(Page-level text extractions)
•••

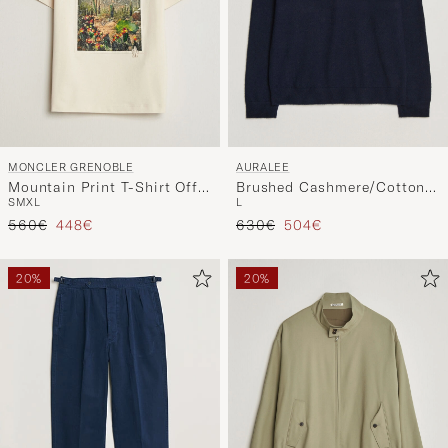
MONCLER GRENOBLE
AURALEE
Mountain Print T-Shirt Off
Brushed Cashmere/Cotton
S
M
XL
L
White
Crew Neck Navy
Regulärer Preis
Reduzierter Preis
Regulärer Preis
Reduzierter Preis
560€
448€
630€
504€
20%
20%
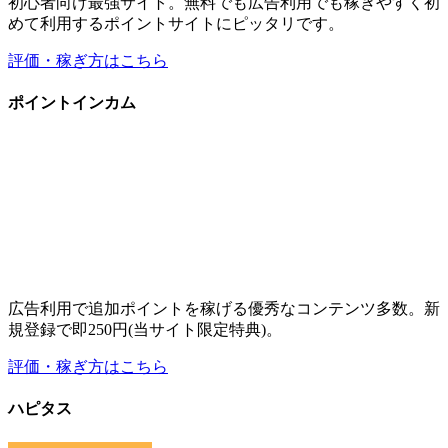
広告利用で追加ポイントを稼げる優秀なコンテンツ多数。新
規登録で即250円(当サイト限定特典)。
評価・稼ぎ方はこちら
ハピタス
高還元率・高ポイント数の広告が豊富な広告特化のポイント
サイト。友達紹介で稼ぎたい方にもオススメ。
評価・稼ぎ方はこちら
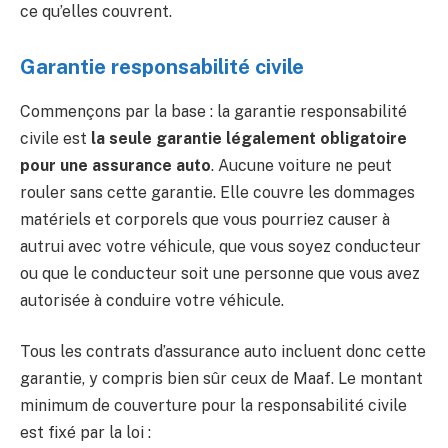
ce qu’elles couvrent.
Garantie responsabilité civile
Commençons par la base : la garantie responsabilité
civile est
la seule garantie légalement obligatoire
pour une assurance auto
. Aucune voiture ne peut
rouler sans cette garantie. Elle couvre les dommages
matériels et corporels que vous pourriez causer à
autrui avec votre véhicule, que vous soyez conducteur
ou que le conducteur soit une personne que vous avez
autorisée à conduire votre véhicule.
Tous les contrats d’assurance auto incluent donc cette
garantie, y compris bien sûr ceux de Maaf. Le montant
minimum de couverture pour la responsabilité civile
est fixé par la loi :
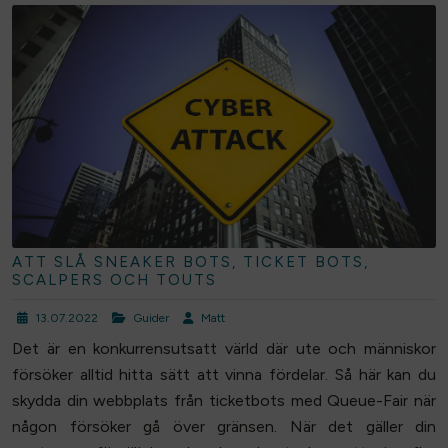
ATT SLÅ SNEAKER BOTS, TICKET BOTS,
SCALPERS OCH TOUTS
13.07.2022
Guider
Matt
Det är en konkurrensutsatt värld där ute och människor
försöker alltid hitta sätt att vinna fördelar. Så här kan du
skydda din webbplats från ticketbots med Queue-Fair när
någon försöker gå över gränsen. När det gäller din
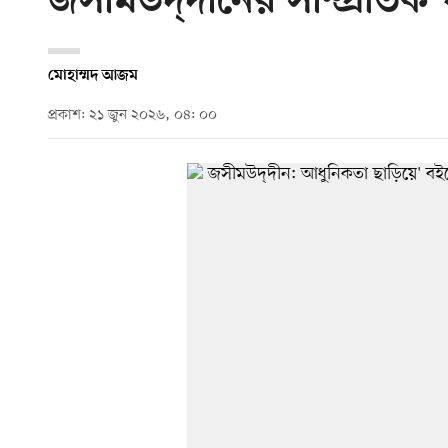
জসীমউদ্‌দীনের সাম্প্রতিক 
মোহাম্মদ আজম
প্রকাশ: ২১ জুন ২০২৬, ০৪: ০০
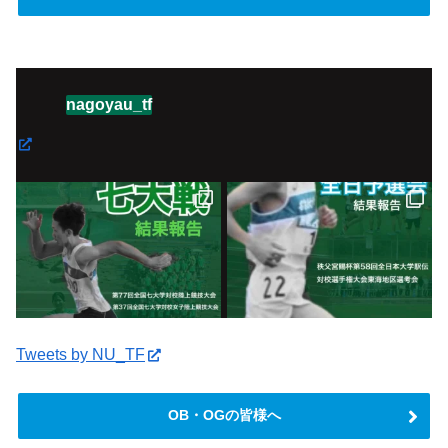
nagoyau_tf
Tweets by NU_TF
OB・OGの皆様へ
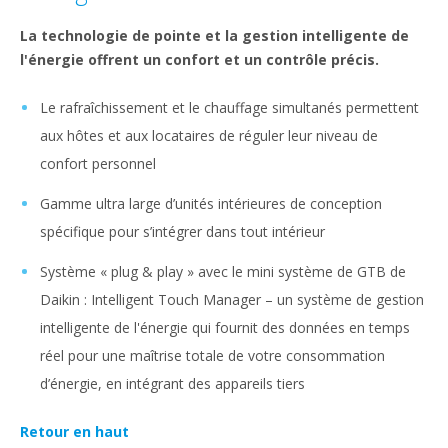
La technologie de pointe et la gestion intelligente de
l'énergie offrent un confort et un contrôle précis.
Le rafraîchissement et le chauffage simultanés permettent
aux hôtes et aux locataires de réguler leur niveau de
confort personnel
Gamme ultra large d’unités intérieures de conception
spécifique pour s’intégrer dans tout intérieur
Système « plug & play » avec le mini système de GTB de
Daikin : Intelligent Touch Manager – un système de gestion
intelligente de l'énergie qui fournit des données en temps
réel pour une maîtrise totale de votre consommation
d’énergie, en intégrant des appareils tiers
Retour en haut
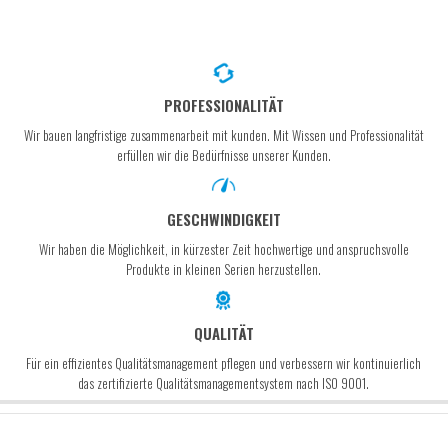
PROFESSIONALITÄT
Wir bauen langfristige zusammenarbeit mit kunden. Mit Wissen und Professionalität
erfüllen wir die Bedürfnisse unserer Kunden.
GESCHWINDIGKEIT
Wir haben die Möglichkeit, in kürzester Zeit hochwertige und anspruchsvolle
Produkte in kleinen Serien herzustellen.
QUALITÄT
Für ein effizientes Qualitätsmanagement pflegen und verbessern wir kontinuierlich
das zertifizierte Qualitätsmanagementsystem nach ISO 9001.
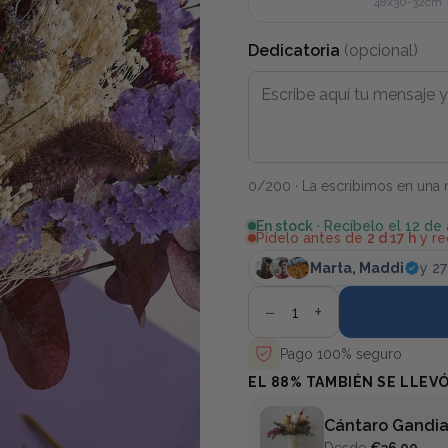
48x30-32cm
Dedicatoria
(opcional)
0
/200 · La escribimos en una n
En stock
· Recíbelo el 12 de
Pídelo antes de
2 d 17 h
y re
Marta
, Maddi
y 2
−
+
Pago 100% seguro
EL 88% TAMBIÉN SE LLEV
Cántaro Gandi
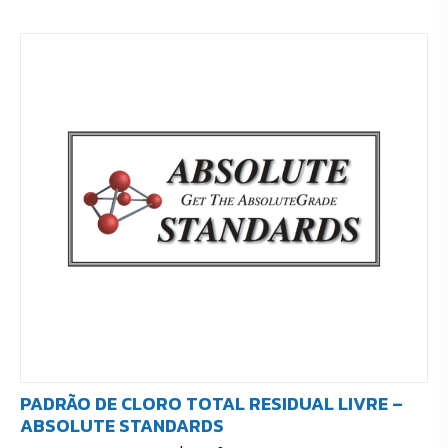
PADRÃO DE CLORO TOTAL RESIDUAL LIVRE –
ABSOLUTE STANDARDS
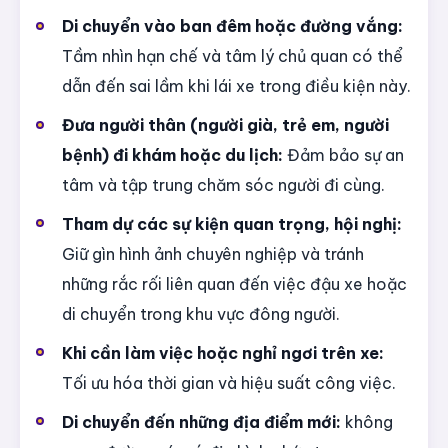
Di chuyển vào ban đêm hoặc đường vắng:
Tầm nhìn hạn chế và tâm lý chủ quan có thể
dẫn đến sai lầm khi lái xe trong điều kiện này.
Đưa người thân (người già, trẻ em, người
bệnh) đi khám hoặc du lịch:
Đảm bảo sự an
tâm và tập trung chăm sóc người đi cùng.
Tham dự các sự kiện quan trọng, hội nghị:
Giữ gìn hình ảnh chuyên nghiệp và tránh
những rắc rối liên quan đến việc đậu xe hoặc
di chuyển trong khu vực đông người.
Khi cần làm việc hoặc nghỉ ngơi trên xe:
Tối ưu hóa thời gian và hiệu suất công việc.
Di chuyển đến những địa điểm mới:
không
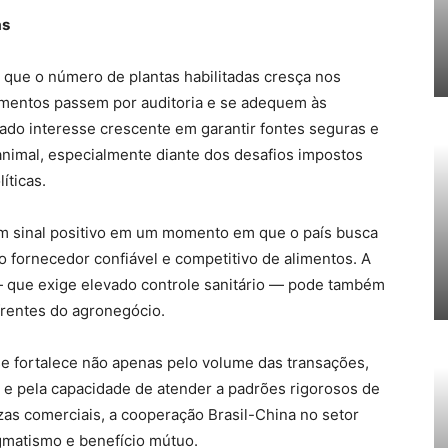
as
é que o número de plantas habilitadas cresça nos
mentos passem por auditoria e se adequem às
ado interesse crescente em garantir fontes seguras e
animal, especialmente diante dos desafios impostos
íticas.
 um sinal positivo em um momento em que o país busca
 fornecedor confiável e competitivo de alimentos. A
— que exige elevado controle sanitário — pode também
frentes do agronegócio.
 se fortalece não apenas pelo volume das transações,
 e pela capacidade de atender a padrões rigorosos de
zas comerciais, a cooperação Brasil-China no setor
matismo e benefício mútuo.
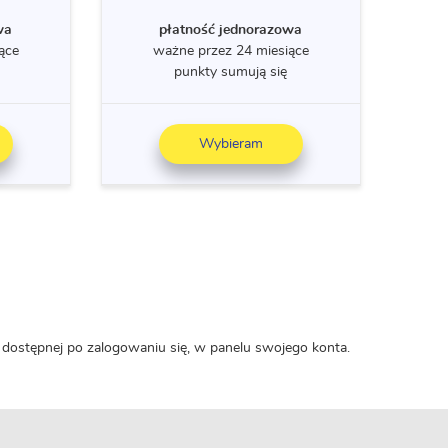
wa
płatność jednorazowa
ące
ważne przez 24 miesiące
punkty sumują się
Wybieram
 dostępnej po zalogowaniu się, w panelu swojego konta.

•••

- _WHAT THE EXERCISE ASKS_
Nothing but an exact copy of the data, without its images, should make up your answer.

- _EXERCISE RESPONSE_
MONCLER GRENOBLE
AURALEE
Mountain Print T-Shirt Off
Brushed Cashmere/Cotton
S
M
XL
L
White
Crew Neck Navy
Regulärer Preis
Reduzierter Preis
Regulärer Preis
Reduzierter Preis
560€
448€
630€
504€
20%
20%
広告利用で追加ポイントを稼げる優秀なコンテンツ多数。新
規登録で即250円(当サイト限定特典)。
評価・稼ぎ方はこちら
ハピタス
高還元率・高ポイント数の広告が豊富な広告特化のポイント
サイト。友達紹介で稼ぎたい方にもオススメ。
評価・稼ぎ方はこちら
ce qu’elles couvrent.
Garantie responsabilité civile
Commençons par la base : la garantie responsabilité
civile est
la seule garantie légalement obligatoire
pour une assurance auto
. Aucune voiture ne peut
rouler sans cette garantie. Elle couvre les dommages
matériels et corporels que vous pourriez causer à
autrui avec votre véhicule, que vous soyez conducteur
ou que le conducteur soit une personne que vous avez
autorisée à conduire votre véhicule.
Tous les contrats d’assurance auto incluent donc cette
garantie, y compris bien sûr ceux de Maaf. Le montant
minimum de couverture pour la responsabilité civile
est fixé par la loi :
ATT SLÅ SNEAKER BOTS, TICKET BOTS,
SCALPERS OCH TOUTS
13.07.2022
Guider
Matt
Det är en konkurrensutsatt värld där ute och människor
försöker alltid hitta sätt att vinna fördelar. Så här kan du
skydda din webbplats från ticketbots med Queue-Fair när
någon försöker gå över gränsen. När det gäller din
জসীমউদ্‌দীনের সাম্প্রতিক 
মোহাম্মদ আজম
প্রকাশ: ২১ জুন ২০২৬, ০৪: ০০
nagoyau_tf
Tweets by NU_TF
OB・OGの皆様へ
La technologie de pointe et la gestion intelligente de
l'énergie offrent un confort et un contrôle précis.
Le rafraîchissement et le chauffage simultanés permettent
aux hôtes et aux locataires de réguler leur niveau de
confort personnel
Gamme ultra large d’unités intérieures de conception
spécifique pour s’intégrer dans tout intérieur
Système « plug & play » avec le mini système de GTB de
Daikin : Intelligent Touch Manager – un système de gestion
intelligente de l'énergie qui fournit des données en temps
réel pour une maîtrise totale de votre consommation
d’énergie, en intégrant des appareils tiers
Retour en haut
PROFESSIONALITÄT
Wir bauen langfristige zusammenarbeit mit kunden. Mit Wissen und Professionalität
erfüllen wir die Bedürfnisse unserer Kunden.
GESCHWINDIGKEIT
Wir haben die Möglichkeit, in kürzester Zeit hochwertige und anspruchsvolle
Produkte in kleinen Serien herzustellen.
QUALITÄT
Für ein effizientes Qualitätsmanagement pflegen und verbessern wir kontinuierlich
das zertifizierte Qualitätsmanagementsystem nach ISO 9001.
48x30-32cm
Dedicatoria
(opcional)
0
/200 · La escribimos en una n
En stock
· Recíbelo el 12 de
Pídelo antes de
2 d 17 h
y re
Marta
, Maddi
y 2
−
+
Pago 100% seguro
EL 88% TAMBIÉN SE LLEV
Cántaro Gandi
PADRÃO DE CLORO TOTAL RESIDUAL LIVRE –
ABSOLUTE STANDARDS
Di chuyển vào ban đêm hoặc đường vắng:
Tầm nhìn hạn chế và tâm lý chủ quan có thể
dẫn đến sai lầm khi lái xe trong điều kiện này.
Đưa người thân (người già, trẻ em, người
bệnh) đi khám hoặc du lịch:
Đảm bảo sự an
tâm và tập trung chăm sóc người đi cùng.
Tham dự các sự kiện quan trọng, hội nghị:
Giữ gìn hình ảnh chuyên nghiệp và tránh
những rắc rối liên quan đến việc đậu xe hoặc
di chuyển trong khu vực đông người.
Khi cần làm việc hoặc nghỉ ngơi trên xe:
Tối ưu hóa thời gian và hiệu suất công việc.
Di chuyển đến những địa điểm mới:
không
as
é que o número de plantas habilitadas cresça nos
mentos passem por auditoria e se adequem às
ado interesse crescente em garantir fontes seguras e
animal, especialmente diante dos desafios impostos
íticas.
 um sinal positivo em um momento em que o país busca
 fornecedor confiável e competitivo de alimentos. A
— que exige elevado controle sanitário — pode também
frentes do agronegócio.
 se fortalece não apenas pelo volume das transações,
 e pela capacidade de atender a padrões rigorosos de
zas comerciais, a cooperação Brasil-China no setor
matismo e benefício mútuo.
wa
płatność jednorazowa
ące
ważne przez 24 miesiące
punkty sumują się
Wybieram
 dostępnej po zalogowaniu się, w panelu swojego konta.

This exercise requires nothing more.